Let's look at the decimal we are accustomed to. We start from the right which is the least significant value. You could start from the left, but then you would have to calculate how many digits you have before you start.

Then the last digit is worth its value. Generally speaking is the value of it times 10 (the base) raised to the position. In case the position is zero (remember that we always start from zero). When I taught I wanted to cry when students did not know that raising to zero is 1. Math teachers often say it's convention. But this exercise helps to understand why it is this "convention." The result is stored somewhere. On paper or in computer memory, it depends on where you are doing the algorithm. If the digit was 5, then we have 5 as a result.

Then we go to the next digit. Again its value is multiplied by the high base to the position. Now the position is 1. So 10 ^ 1 is 10. So if the digit was 3, then we have 30 as a result.

Next we use the digit 6 (for example) times 10 to 2 (next position.

To do otherwise, we change multiplication by division.

If you only have these digits, we add all together and give 635. This is how a printf() or toString() in other languages do to transform the number into representation, or take the representation and generate a number ( parsing , which scanf() usually does.)
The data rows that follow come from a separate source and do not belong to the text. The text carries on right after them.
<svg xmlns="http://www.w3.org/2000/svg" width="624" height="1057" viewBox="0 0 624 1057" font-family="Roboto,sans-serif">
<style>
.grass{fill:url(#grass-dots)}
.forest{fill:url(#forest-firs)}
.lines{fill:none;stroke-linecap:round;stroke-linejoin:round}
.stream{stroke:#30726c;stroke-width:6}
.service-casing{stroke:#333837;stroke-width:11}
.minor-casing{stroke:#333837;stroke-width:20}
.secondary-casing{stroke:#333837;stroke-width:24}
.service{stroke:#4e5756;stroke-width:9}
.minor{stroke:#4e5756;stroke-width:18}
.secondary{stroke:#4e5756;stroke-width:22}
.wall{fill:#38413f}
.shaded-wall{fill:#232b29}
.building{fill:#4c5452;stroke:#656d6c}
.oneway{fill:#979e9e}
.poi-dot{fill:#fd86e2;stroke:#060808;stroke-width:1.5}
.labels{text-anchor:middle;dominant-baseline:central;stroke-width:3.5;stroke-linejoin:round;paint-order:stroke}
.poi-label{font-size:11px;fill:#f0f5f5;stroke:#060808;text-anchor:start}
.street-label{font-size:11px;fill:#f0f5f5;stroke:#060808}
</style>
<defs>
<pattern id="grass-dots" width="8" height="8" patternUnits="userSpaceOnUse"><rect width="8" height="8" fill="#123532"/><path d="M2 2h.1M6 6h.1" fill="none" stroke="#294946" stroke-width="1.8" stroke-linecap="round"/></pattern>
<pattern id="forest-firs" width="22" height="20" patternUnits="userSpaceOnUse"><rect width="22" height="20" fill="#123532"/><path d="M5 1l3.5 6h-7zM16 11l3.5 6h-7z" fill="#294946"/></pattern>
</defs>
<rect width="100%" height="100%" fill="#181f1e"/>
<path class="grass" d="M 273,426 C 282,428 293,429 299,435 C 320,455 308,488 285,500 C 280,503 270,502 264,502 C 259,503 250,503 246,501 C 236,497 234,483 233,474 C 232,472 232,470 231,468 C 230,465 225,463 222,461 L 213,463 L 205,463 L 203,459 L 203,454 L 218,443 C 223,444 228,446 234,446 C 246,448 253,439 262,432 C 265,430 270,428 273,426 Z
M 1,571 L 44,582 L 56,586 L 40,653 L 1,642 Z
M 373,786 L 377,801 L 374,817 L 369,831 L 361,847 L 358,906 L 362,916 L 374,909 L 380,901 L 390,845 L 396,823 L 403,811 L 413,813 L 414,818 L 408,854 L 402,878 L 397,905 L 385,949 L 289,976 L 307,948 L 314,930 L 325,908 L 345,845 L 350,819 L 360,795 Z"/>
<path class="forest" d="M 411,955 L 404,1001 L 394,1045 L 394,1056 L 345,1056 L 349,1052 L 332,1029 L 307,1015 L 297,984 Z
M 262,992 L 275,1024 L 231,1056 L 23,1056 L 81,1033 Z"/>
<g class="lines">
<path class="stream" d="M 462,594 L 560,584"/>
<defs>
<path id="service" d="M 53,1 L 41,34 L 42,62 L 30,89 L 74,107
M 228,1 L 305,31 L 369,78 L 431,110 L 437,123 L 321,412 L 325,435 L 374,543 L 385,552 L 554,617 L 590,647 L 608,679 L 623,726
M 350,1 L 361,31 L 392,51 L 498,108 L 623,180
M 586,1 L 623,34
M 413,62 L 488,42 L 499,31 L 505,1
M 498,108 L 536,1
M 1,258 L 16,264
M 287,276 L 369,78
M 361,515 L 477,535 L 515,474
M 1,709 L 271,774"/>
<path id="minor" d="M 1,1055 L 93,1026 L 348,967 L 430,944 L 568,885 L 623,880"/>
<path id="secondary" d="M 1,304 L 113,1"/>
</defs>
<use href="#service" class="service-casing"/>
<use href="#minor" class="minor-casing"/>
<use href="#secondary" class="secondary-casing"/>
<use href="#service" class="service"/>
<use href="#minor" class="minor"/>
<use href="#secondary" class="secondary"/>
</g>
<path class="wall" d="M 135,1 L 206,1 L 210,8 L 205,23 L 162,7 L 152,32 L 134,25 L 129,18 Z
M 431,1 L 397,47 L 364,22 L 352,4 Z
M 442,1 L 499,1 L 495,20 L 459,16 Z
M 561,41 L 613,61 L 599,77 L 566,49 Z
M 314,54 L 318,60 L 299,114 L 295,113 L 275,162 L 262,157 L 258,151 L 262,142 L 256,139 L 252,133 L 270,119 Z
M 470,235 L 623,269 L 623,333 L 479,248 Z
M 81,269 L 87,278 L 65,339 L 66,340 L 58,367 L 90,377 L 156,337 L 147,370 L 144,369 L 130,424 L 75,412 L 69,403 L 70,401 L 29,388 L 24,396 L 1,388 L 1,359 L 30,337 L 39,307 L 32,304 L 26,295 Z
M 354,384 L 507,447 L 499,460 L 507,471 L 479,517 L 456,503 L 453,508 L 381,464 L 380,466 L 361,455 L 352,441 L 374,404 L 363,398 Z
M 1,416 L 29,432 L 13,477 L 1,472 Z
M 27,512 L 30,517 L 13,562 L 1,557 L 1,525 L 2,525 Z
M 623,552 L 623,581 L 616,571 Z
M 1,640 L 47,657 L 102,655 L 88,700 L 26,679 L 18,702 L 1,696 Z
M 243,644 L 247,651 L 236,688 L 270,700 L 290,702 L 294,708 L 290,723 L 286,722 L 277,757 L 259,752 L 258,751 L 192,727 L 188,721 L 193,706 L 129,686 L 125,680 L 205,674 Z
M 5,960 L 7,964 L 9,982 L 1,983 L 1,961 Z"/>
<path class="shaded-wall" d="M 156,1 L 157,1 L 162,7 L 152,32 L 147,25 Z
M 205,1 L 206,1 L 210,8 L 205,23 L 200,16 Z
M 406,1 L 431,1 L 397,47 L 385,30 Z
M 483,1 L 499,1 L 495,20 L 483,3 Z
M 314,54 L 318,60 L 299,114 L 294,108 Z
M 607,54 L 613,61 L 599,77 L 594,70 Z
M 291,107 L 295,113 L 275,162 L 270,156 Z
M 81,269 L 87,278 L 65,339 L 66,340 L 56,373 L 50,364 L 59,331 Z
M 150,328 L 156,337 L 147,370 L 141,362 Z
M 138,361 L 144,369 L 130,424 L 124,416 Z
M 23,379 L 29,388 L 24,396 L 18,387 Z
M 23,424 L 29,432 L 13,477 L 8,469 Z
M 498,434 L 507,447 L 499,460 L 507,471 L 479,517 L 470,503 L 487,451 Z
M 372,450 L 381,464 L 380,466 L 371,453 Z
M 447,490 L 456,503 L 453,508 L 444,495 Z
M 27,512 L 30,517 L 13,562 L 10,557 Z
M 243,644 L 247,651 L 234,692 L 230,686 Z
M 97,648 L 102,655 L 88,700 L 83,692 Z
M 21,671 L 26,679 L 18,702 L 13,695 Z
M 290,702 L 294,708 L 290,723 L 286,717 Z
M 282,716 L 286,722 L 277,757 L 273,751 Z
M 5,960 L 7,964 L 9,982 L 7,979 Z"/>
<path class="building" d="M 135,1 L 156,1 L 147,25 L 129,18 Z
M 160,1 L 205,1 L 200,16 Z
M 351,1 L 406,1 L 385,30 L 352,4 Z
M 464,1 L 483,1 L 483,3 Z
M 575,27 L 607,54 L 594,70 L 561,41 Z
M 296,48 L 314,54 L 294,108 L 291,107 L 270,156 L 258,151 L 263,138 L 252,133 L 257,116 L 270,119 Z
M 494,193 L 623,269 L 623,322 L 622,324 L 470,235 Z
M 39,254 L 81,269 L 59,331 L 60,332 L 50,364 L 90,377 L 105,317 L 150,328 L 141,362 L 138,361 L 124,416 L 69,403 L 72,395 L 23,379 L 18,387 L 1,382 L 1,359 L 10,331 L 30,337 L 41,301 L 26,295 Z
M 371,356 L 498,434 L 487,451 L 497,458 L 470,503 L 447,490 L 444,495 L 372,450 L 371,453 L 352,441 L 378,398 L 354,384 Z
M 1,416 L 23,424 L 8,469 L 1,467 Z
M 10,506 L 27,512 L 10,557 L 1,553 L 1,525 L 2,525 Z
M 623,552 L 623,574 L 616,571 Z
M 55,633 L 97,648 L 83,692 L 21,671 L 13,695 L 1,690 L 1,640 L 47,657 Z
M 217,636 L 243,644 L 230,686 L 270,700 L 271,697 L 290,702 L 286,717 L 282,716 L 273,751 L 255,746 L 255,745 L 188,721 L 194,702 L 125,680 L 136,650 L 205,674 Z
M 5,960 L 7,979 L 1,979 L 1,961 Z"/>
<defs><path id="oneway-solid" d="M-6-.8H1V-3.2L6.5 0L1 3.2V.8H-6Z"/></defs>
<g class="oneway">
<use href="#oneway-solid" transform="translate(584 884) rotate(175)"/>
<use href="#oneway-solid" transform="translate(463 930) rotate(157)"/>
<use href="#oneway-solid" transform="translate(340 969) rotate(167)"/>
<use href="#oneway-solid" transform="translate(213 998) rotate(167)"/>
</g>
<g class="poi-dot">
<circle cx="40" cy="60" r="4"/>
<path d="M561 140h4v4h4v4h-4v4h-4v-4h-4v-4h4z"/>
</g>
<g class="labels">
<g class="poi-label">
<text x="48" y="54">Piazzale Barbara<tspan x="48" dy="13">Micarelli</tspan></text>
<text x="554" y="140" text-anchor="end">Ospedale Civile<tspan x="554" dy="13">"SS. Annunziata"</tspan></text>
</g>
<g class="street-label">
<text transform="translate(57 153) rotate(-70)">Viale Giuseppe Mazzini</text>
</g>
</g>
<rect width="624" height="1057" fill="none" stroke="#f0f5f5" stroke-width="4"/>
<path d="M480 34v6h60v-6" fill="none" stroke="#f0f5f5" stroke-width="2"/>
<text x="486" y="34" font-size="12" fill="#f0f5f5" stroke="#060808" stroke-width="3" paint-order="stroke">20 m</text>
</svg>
The binary only changes the base, the algorithm is the same. So let's go:

0011 1011 0101 from right to left:

1 X 2^0 (1) = 1
0 X 2^1 (2) = 0
1 X 2^2 (4) = 4
0 X 2^3 (8) = 0
1 X 2^4 (16) = 16
1 X 2^5 (32) = 32
0 X 2^6 (64) = 0
1 X 2^7 (128) = 128
1 X 2^8 (256) = 256
1 X 2^9 (512) = 512

Adds all 949.

Now takes 949 and does the other way around:

949 % 2 = 1 -> 949 / 2 = 474
474 % 2 = 0 -> 474 / 2 = 237
237 % 2 = 1 -> 237 / 2 = 118
118 % 2 = 0 -> 118 / 2 = 59
59 % 2 = 1 -> 59 / 2 = 29
29 % 2 = 1 -> 29 / 2 = 14
14 % 2 = 0 -> 14 / 2 = 7
7 % 2 = 1 -> 7 / 2 = 3
3 % 2 = 1 -> 3 / 2 = 1
1 % 2 = 1 -> 1 / 2 = 0

Put together all remains in reverse: 1110110101

For hexadecimal the base is 16, but the algorithm is the same , both on one side and the other. You can even convert from binary to hexadecimal and vice versa, all straight without going through the decimal.

Basically that's it. Now just encode. Or get it ready.

Conclusion

The problem is common: link Making huge is optional . The problem is simple and requires a simple, short solution. Only here it has been asked several times.